System Overview & User Flow

System Overview

The DIVERSIFIX App system has a classic server-client architecture.

The client is a React single-page application (SPA) frontend that can be used either standalone in a web browser or as a an add-in for Microsoft Word.

The server is a Python backend that serves the static assets for the frontend and provides an API to analyse the users’ texts.

Visualization of System Overview

Application user flow

The high-level user workflow of the DIVERSIFIX App works as follows:

Visualization of user flow
  • User writes text. This may happen in the text field of the Standalone web page, or the user may copy-paste their text into the text field, or they may compose their Word document and use the add-in.
  • User triggers check.
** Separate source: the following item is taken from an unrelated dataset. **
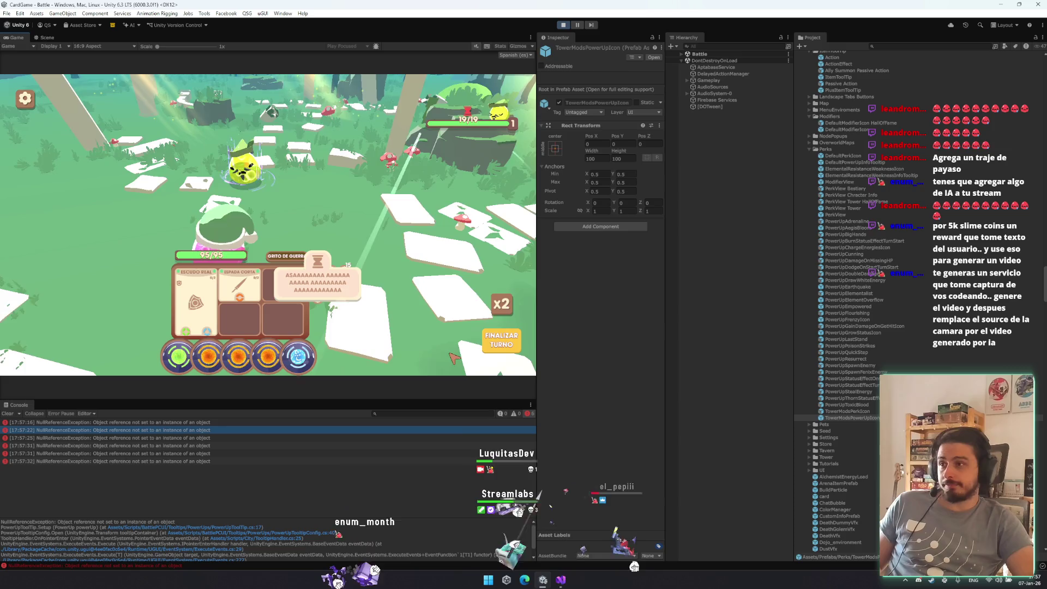
pyautogui.moveTo(325, 287)
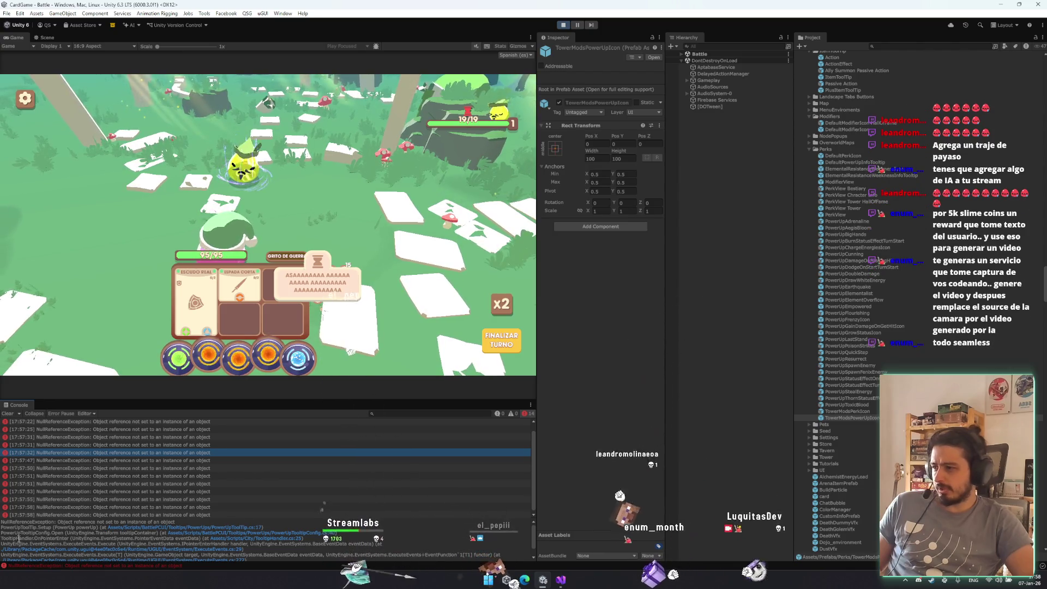
pyautogui.scroll(-1, 164, 547)
pyautogui.scroll(1, 336, 553)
Currently, this happens either manually clicking a button or automatically when applying a replacement suggestion (see below). In the future, automatically (re)checking the text after the user changes it could be implemented.
  • System captures relevant text. (React Frontend) In the Standalone web page, this is just the whole plaintext content of the input text field. In the Word add-in, the system fetches the document content from the Word application and extracts the plain text from Word’s internal representation.
  • System analyzes text and computes suggestions. (Python Backend) Using an NLP pipeline, the system finds parts of the user’s text that could be made more inclusive and diversity-sensitive, and tries to suggest improvements.
  • System presents suggestions to user. (React Frontend) The flagged text parts and improvement suggestions are presented to the user, usually including an explanation.
  • User views suggestions. If the user is done working on the text for the moment (e.g. when there are no more suggestions, or the user decides not to make any more changes), this ends the user flow.
  • User makes adjustments. Alternatively, the user may make further adjustments to the text, e.g. applying a suggestion provided by the system (this automatically triggers a re-check of the modified text), making manual changes, or adding more text.
    • Note: Text replacement suggestions are currently implemented using a purely index-based approach in the plain-text representation of the user’s text. Changes to the input text are not tracked, so replacements cannot be applied correctly when the input text changes. As a result, changing the input text disables any suggestions currently being presented.